Held: Excessive valuations; on tax audit significantly reduced to values determined by IRS (supported by IRS valuation experts).
Note the attempt to “bootstrap” value by a sale of a painting to a friend for an excessive price.
Query: Is this the right tax approach for a self-created painting? What about the value in the paintings above tax basis - §61 inclusion?
Contributions of Capital Gain Property p.673
§170(e) provides limitations on the deduction for contributions of (1) ordinary income property and (2) certain capital gain property.
- Ordinary income property (e.g., wages)?
- Tangible personal property (but, what if for “use” by the specific charitable recipient?)
- Private charitable foundation as the recipient.
Cf., intangible property (e.g., publicly traded stock) donated to a public charity (&, also, to a private charitable foundation; see §170(e)(5)).
Possible Recapture of the §170 Deduction p.674
§170(e)(1)(B)(i)(II) limits deduction to basis for contribution of tangible personal property when (1) sold by donee before the end of the year and (2) no certification re use of property by donee.
§170(e)(7) requires recapture of deduction in excess of basis if property is sold by charitable donee within three years unless a certification is provided re use by charitable donee.
Purpose of this limitation: Treat charity as the agent of donor for selling appreciated property?
Substantiation Requirements p.674
§170(f)(8) – Substantiation requirements mandate a written acknowledgement when the gift is over $250. Must be contemporaneous.
Including for cash & checks: §170(f)(17).
Must include information that no goods or services were provided to the donor as a “quid pro quo.”
Substantiation, continued p.674
If goods or services are provided the donee organization must estimate the value (unless they consist solely of “intangible religious benefits”).
Qualified appraisal is required for $5,000+ contributions. §170(f)(11)(C).
And more than $500,000 - §170(f)(11)(D).
Motor vehicles & boats, etc. - §170(f)(12)
Clothing - §170(f)(16).
Charities & Private Inurement
Reg. §1.501(c)(3) – charitable organization’s activities are to be consistent with public policy.
What about private inurement from the charity to individuals as violating the public purpose?
E.g., consider very high salaries to the employees of the charity (e.g., children), or some other significant beneficial economic arrangements (e.g., automobiles).
Cf., §501(c)(3) org. appeal for contributions & fundraisers take large percentage of proceeds.
Charitable Trusts p.674
1) Charitable lead trust – §170(f)(2)(B).
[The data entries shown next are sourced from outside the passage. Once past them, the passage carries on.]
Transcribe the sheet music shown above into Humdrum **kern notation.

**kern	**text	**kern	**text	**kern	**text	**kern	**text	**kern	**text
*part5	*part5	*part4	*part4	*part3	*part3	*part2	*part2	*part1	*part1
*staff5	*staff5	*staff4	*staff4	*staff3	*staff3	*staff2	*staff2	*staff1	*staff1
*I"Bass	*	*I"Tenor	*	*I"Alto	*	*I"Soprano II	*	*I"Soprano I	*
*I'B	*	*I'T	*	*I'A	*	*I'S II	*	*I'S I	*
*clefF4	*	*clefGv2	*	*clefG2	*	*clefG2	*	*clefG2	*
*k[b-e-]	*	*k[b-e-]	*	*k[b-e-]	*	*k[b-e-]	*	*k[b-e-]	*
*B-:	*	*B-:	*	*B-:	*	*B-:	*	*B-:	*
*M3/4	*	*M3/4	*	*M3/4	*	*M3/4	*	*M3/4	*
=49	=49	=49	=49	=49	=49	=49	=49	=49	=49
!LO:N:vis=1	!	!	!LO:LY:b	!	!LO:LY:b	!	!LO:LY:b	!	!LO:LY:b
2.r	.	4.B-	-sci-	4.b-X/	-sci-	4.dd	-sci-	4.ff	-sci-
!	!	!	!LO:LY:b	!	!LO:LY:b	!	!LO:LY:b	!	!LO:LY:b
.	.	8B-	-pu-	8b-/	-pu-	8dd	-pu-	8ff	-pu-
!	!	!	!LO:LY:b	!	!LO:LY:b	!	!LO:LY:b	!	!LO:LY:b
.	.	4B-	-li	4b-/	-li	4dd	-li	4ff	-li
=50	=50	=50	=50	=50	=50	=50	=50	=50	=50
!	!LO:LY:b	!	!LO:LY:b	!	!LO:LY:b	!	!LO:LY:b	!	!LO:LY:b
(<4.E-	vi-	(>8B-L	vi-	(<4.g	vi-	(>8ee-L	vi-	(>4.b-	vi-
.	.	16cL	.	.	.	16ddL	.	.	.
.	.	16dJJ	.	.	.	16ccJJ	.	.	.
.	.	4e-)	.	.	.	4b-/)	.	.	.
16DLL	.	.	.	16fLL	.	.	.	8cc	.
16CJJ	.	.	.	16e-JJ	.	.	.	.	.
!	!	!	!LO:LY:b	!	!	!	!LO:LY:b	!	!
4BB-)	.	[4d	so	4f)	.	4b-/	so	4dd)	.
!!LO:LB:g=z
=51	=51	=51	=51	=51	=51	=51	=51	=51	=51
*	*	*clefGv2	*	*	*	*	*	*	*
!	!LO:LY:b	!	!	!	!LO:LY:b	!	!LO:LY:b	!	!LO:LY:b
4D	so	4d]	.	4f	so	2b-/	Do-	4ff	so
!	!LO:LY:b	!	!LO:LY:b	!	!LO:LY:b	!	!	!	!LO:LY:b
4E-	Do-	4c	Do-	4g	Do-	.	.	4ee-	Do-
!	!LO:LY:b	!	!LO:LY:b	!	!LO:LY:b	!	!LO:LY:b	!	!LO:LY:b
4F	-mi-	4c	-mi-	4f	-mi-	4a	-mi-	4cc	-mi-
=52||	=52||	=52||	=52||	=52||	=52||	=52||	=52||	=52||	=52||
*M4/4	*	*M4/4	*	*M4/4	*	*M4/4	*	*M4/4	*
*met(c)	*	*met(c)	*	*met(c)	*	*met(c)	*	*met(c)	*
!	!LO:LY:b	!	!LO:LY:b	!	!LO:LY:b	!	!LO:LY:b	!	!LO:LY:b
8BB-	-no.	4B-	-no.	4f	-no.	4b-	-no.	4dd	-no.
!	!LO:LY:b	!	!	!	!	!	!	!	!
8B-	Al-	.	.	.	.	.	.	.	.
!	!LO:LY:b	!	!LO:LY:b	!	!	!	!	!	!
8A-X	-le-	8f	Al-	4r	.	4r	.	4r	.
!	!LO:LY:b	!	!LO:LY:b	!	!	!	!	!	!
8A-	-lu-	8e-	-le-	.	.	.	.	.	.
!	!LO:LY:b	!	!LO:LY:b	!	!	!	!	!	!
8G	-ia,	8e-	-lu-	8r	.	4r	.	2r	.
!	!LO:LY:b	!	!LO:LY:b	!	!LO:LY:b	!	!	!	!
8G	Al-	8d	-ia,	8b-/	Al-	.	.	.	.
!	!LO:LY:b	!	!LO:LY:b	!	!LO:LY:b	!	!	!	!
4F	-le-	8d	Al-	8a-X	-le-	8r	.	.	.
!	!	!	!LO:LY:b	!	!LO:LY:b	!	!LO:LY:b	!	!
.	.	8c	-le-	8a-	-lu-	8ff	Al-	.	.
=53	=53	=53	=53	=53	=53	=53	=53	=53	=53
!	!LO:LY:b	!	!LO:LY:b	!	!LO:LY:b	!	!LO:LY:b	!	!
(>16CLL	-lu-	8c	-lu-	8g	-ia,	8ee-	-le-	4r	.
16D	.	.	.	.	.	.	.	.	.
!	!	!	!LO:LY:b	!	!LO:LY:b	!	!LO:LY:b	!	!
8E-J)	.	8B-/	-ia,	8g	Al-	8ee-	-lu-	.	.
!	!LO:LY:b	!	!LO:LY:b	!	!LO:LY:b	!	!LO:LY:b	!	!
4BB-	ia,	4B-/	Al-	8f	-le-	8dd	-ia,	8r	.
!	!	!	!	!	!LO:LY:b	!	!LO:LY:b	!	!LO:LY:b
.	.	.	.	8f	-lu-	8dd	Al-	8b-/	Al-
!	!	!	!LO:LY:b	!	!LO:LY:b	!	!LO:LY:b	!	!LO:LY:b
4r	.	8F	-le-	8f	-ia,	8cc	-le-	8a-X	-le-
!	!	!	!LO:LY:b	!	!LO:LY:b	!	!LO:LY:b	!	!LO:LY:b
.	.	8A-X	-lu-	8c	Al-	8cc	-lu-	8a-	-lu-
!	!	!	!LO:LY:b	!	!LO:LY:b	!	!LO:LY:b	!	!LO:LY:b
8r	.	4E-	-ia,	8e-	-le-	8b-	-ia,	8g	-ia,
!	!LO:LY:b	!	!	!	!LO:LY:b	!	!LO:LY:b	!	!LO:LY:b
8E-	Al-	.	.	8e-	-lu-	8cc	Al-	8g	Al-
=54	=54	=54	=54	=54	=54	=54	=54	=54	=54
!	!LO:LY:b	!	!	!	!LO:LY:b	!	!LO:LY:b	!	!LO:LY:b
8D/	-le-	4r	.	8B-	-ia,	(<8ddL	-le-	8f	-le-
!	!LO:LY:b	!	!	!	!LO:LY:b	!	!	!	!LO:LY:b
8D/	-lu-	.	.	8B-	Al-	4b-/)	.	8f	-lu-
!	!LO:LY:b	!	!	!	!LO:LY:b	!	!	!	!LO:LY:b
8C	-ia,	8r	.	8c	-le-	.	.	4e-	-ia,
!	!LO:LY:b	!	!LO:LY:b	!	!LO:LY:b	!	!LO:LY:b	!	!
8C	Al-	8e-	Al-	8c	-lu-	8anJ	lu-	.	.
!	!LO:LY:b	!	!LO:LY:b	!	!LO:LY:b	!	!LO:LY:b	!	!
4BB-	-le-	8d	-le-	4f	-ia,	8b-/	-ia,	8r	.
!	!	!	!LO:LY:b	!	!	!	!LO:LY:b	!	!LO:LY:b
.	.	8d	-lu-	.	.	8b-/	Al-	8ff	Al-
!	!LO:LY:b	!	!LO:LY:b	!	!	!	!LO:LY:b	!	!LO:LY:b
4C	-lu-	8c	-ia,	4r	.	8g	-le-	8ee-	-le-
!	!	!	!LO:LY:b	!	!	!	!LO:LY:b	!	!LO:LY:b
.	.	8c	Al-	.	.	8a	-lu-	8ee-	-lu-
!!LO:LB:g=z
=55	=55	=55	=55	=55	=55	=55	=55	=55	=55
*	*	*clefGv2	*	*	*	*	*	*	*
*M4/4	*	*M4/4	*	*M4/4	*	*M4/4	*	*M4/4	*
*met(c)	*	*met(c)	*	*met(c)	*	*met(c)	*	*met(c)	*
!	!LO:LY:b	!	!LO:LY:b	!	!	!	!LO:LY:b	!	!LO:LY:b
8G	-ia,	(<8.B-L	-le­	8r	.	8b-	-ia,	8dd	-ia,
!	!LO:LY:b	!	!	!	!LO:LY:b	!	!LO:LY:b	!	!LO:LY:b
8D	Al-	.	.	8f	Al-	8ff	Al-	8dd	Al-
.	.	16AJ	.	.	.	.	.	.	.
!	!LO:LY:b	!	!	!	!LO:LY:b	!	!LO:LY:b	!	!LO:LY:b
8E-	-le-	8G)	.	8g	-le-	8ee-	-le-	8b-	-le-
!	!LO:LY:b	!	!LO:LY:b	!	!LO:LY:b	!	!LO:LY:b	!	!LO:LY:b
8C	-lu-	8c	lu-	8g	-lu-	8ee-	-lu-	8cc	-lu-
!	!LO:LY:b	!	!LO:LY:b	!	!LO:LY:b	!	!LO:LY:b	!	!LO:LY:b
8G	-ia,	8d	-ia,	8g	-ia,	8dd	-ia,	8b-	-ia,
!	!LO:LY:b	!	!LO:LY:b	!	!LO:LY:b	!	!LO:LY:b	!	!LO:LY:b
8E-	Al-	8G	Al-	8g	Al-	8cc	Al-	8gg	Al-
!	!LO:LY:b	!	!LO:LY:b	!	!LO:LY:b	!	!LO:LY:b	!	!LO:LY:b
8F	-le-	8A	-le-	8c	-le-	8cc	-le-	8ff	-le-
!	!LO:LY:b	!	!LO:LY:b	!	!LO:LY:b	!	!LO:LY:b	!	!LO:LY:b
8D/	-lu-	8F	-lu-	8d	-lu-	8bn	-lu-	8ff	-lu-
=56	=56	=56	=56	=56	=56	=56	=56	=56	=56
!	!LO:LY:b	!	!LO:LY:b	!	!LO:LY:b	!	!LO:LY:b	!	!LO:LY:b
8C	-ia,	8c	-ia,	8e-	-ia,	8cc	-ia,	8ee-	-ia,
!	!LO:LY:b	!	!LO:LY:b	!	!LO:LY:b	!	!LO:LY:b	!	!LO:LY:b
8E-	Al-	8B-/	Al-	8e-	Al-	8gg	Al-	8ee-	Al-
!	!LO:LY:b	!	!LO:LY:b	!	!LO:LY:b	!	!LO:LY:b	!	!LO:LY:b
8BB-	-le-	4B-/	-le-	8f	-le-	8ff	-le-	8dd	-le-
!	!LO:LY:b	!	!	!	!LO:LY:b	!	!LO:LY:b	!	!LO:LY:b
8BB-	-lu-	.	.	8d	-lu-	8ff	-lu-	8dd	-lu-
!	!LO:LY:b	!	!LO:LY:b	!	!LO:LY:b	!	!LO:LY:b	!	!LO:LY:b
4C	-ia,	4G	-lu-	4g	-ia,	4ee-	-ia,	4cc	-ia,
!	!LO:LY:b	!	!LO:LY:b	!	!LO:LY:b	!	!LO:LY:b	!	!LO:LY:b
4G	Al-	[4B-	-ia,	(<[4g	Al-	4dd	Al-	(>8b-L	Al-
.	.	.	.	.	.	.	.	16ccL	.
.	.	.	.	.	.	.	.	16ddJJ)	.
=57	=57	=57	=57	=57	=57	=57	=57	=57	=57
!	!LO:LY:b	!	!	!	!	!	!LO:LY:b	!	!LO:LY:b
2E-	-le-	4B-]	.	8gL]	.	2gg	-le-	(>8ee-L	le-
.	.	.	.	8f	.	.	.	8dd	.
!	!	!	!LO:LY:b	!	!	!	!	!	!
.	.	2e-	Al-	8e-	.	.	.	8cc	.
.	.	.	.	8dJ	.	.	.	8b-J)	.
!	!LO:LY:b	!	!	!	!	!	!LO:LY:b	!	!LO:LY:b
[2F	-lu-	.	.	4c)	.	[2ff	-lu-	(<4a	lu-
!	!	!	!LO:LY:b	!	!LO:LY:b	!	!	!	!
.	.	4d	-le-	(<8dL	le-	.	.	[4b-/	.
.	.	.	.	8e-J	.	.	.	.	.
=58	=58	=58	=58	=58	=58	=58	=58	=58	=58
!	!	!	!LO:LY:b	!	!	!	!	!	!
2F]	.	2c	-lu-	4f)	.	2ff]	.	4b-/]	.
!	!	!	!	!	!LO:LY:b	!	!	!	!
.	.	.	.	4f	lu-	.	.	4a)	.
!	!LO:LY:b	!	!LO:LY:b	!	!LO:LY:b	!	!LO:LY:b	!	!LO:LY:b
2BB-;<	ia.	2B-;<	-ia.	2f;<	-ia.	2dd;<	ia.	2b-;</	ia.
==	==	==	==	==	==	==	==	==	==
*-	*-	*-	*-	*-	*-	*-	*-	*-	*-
For
deductibility, must provide a guaranteed annuity or fixed percentage. Objective of this provision? No deduction & no income; alternative: deduction but income inclusion.
2) Charitable remainder trust - §170(f)(2)(A) & §664. For deductibility the format of gift must be: (a) a charitable remainder annuity trust (CRAT), or, (b) a charitable remainder unitrust (CRUT). What is objective of this requirement?
Fractional Interests in Property p. 675
1) Real estate and gift of a tenancy in common.
2) Fractional (vertical) interest in a painting (e.g., 50% tenancy in common). §170(o) limit.
3) Remainder - Personal residence or a farm. §170(f)(3)(B)(i).
4) Gift of a conservation easement – see §170(h).
5) Remainder (horizontal) interest in tangible personal property. §170(a)(3) limitation. Do “paintings have legs”?
Charitable Gift of Services p. 675
Any charitable deduction for gift of (volunteer) services to a charity?
What if a deflection occurs of an amount to a charitable organization which would have been compensation? E.g, an entertainer performs free at a charitable fundraiser event. Cf., §74(b).
What about a (rare) blood donation?
Mileage for the use of a passenger automobile - 14¢ per mile. §170(i). Certainly a low mileage allowance - why?